[Job]
Your answer should consist only of the lines below from the one with "Trek Dinner HH - Weihnachtsfeier" through the one with "cartaz no local", copied exactly.

[Data for this task]
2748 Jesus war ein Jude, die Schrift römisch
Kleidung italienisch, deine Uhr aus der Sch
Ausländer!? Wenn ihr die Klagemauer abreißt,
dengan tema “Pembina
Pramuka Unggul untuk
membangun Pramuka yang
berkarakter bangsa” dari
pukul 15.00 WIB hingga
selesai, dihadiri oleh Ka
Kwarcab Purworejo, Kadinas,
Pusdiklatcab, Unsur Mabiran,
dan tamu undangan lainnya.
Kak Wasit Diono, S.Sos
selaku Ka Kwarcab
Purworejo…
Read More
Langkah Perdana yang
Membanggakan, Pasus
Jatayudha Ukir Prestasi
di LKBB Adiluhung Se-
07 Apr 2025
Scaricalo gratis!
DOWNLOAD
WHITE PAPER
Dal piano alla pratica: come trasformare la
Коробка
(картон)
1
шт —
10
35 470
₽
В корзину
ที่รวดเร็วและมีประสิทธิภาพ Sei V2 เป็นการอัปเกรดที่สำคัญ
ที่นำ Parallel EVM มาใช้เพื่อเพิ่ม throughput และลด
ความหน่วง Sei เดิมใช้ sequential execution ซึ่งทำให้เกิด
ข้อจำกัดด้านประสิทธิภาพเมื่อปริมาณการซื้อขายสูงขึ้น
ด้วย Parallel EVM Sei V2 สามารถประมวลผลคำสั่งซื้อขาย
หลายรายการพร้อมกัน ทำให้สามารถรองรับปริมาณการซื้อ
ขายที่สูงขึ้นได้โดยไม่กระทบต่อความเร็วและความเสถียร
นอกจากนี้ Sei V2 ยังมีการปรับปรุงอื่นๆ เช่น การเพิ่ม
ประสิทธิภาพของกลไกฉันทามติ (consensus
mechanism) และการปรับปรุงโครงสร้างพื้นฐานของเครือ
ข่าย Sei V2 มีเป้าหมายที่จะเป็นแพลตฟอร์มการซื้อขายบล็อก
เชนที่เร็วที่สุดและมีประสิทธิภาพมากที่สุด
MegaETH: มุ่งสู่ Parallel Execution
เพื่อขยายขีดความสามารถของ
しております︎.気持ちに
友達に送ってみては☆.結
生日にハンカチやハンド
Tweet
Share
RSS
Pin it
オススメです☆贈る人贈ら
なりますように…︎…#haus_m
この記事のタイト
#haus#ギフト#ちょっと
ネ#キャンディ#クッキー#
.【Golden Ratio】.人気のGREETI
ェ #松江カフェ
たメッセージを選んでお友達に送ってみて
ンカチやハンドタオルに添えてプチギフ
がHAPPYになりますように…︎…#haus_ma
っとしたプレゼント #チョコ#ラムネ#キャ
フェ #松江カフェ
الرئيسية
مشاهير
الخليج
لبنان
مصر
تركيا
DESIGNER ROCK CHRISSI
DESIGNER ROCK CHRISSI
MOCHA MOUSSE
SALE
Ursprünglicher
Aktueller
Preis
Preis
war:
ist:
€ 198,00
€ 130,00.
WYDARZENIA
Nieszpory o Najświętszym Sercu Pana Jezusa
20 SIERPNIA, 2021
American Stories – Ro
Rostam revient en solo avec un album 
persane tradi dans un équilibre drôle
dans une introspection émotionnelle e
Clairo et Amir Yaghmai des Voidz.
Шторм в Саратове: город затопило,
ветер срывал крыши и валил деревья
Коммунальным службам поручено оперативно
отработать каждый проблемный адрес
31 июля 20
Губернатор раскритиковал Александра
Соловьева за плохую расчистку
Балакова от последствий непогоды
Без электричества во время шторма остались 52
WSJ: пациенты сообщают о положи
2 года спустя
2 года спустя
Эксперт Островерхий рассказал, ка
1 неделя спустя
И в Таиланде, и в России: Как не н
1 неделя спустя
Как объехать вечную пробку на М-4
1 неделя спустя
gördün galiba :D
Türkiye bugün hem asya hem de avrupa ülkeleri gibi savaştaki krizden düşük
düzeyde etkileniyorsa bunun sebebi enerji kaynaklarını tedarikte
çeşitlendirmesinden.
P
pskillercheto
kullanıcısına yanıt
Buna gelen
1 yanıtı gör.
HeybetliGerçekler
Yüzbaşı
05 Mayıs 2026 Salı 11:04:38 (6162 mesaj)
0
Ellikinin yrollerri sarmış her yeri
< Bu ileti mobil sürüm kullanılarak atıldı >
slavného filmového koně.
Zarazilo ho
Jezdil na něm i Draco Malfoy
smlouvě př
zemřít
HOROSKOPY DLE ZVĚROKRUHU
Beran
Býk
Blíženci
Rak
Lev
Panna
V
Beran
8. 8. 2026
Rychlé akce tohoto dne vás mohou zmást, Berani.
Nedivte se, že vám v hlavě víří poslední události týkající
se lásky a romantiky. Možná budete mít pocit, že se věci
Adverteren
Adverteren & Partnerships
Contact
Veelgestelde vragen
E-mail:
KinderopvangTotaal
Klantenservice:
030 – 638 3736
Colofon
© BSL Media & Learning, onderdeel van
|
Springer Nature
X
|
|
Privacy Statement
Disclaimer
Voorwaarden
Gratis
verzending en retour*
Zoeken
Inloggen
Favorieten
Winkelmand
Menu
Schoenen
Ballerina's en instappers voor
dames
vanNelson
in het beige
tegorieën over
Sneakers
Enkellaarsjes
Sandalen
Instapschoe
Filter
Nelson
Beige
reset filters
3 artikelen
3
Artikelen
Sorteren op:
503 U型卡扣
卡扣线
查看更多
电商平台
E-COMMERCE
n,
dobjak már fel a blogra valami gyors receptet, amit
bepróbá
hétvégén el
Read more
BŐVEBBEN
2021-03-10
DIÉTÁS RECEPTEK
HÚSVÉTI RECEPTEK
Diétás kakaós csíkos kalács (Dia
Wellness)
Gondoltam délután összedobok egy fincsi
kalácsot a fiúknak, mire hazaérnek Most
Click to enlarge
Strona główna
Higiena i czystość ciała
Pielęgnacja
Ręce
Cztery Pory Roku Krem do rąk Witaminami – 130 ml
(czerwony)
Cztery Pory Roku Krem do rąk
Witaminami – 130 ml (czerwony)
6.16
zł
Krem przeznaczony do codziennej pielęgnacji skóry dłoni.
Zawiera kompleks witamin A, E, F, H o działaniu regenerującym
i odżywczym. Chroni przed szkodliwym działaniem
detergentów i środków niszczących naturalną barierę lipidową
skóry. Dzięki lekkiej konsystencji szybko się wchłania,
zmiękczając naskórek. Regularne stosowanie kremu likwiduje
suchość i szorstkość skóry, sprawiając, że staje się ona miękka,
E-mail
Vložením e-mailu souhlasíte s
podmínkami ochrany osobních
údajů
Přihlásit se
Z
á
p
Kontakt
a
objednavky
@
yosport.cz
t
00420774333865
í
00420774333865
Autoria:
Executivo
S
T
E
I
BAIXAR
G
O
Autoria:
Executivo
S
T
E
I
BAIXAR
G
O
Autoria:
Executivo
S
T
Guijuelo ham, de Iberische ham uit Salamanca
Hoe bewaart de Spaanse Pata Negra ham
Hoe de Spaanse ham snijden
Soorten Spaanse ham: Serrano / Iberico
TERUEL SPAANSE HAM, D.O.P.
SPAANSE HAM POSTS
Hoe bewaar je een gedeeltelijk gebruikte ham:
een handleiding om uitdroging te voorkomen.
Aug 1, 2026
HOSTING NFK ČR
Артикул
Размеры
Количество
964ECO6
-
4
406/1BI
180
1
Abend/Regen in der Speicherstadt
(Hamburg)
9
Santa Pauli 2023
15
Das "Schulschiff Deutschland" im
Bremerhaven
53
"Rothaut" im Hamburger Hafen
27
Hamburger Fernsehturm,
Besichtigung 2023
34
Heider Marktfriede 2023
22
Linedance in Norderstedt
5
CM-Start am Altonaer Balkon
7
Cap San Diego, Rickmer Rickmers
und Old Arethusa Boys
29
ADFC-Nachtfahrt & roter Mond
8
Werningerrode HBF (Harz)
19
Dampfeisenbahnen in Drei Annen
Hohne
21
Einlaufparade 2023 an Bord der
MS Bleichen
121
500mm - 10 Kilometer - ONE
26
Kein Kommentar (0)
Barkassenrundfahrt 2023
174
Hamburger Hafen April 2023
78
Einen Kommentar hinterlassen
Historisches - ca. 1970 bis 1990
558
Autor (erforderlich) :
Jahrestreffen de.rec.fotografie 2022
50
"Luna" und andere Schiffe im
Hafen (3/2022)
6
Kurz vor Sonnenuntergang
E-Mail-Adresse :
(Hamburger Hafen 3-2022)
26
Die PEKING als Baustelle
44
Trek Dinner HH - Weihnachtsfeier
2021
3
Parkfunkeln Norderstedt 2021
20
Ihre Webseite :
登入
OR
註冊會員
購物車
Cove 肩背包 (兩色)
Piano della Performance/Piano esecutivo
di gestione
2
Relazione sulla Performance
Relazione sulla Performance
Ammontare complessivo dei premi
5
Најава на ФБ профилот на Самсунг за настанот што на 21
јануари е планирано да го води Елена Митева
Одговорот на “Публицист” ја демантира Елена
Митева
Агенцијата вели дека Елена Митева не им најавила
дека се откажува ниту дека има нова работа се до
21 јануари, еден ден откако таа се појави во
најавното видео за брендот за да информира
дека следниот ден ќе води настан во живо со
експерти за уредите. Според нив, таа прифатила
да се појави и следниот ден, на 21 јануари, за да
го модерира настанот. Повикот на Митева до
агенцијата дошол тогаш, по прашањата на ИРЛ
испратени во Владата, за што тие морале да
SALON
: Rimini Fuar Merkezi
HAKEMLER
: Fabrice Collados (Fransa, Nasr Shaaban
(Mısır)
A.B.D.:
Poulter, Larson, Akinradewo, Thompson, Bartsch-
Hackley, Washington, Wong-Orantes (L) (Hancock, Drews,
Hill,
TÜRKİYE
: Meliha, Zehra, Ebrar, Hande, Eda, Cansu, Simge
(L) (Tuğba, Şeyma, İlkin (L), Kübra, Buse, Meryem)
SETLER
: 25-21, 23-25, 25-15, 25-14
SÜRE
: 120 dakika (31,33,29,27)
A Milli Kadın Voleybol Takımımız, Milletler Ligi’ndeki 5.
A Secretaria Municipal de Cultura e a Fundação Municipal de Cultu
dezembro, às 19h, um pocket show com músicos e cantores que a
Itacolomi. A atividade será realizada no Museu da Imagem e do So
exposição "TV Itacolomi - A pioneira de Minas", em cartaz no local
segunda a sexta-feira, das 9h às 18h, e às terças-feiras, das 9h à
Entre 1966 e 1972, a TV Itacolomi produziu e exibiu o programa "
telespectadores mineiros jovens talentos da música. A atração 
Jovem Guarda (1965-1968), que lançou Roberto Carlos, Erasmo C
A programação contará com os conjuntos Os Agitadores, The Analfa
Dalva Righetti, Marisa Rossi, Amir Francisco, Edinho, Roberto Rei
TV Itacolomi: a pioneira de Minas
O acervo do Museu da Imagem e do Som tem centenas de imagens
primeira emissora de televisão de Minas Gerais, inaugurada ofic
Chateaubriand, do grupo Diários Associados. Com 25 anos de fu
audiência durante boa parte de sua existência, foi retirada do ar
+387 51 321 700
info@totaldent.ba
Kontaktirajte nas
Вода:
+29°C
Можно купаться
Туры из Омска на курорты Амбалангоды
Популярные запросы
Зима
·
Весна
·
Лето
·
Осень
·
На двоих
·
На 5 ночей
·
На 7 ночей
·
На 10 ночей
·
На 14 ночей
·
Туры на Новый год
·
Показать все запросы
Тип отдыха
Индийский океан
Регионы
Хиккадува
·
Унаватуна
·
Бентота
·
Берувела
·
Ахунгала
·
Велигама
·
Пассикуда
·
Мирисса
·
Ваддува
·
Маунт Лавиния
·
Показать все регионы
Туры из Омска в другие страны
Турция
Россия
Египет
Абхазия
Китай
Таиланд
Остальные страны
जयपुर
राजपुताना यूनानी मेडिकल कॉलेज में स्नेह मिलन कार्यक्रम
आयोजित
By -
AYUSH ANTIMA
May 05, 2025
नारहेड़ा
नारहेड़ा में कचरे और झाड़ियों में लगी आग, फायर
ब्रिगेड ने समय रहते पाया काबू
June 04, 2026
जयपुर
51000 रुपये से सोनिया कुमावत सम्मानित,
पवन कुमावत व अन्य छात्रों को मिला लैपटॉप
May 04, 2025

[Answer space]
Trek Dinner HH - Weihnachtsfeier
2021
3
Parkfunkeln Norderstedt 2021
20
Ihre Webseite :
登入
OR
註冊會員
購物車
Cove 肩背包 (兩色)
Piano della Performance/Piano esecutivo
di gestione
2
Relazione sulla Performance
Relazione sulla Performance
Ammontare complessivo dei premi
5
Најава на ФБ профилот на Самсунг за настанот што на 21
јануари е планирано да го води Елена Митева
Одговорот на “Публицист” ја демантира Елена
Митева
Агенцијата вели дека Елена Митева не им најавила
дека се откажува ниту дека има нова работа се до
21 јануари, еден ден откако таа се појави во
најавното видео за брендот за да информира
дека следниот ден ќе води настан во живо со
експерти за уредите. Според нив, таа прифатила
да се појави и следниот ден, на 21 јануари, за да
го модерира настанот. Повикот на Митева до
агенцијата дошол тогаш, по прашањата на ИРЛ
испратени во Владата, за што тие морале да
SALON
: Rimini Fuar Merkezi
HAKEMLER
: Fabrice Collados (Fransa, Nasr Shaaban
(Mısır)
A.B.D.:
Poulter, Larson, Akinradewo, Thompson, Bartsch-
Hackley, Washington, Wong-Orantes (L) (Hancock, Drews,
Hill,
TÜRKİYE
: Meliha, Zehra, Ebrar, Hande, Eda, Cansu, Simge
(L) (Tuğba, Şeyma, İlkin (L), Kübra, Buse, Meryem)
SETLER
: 25-21, 23-25, 25-15, 25-14
SÜRE
: 120 dakika (31,33,29,27)
A Milli Kadın Voleybol Takımımız, Milletler Ligi’ndeki 5.
A Secretaria Municipal de Cultura e a Fundação Municipal de Cultu
dezembro, às 19h, um pocket show com músicos e cantores que a
Itacolomi. A atividade será realizada no Museu da Imagem e do So
exposição "TV Itacolomi - A pioneira de Minas", em cartaz no local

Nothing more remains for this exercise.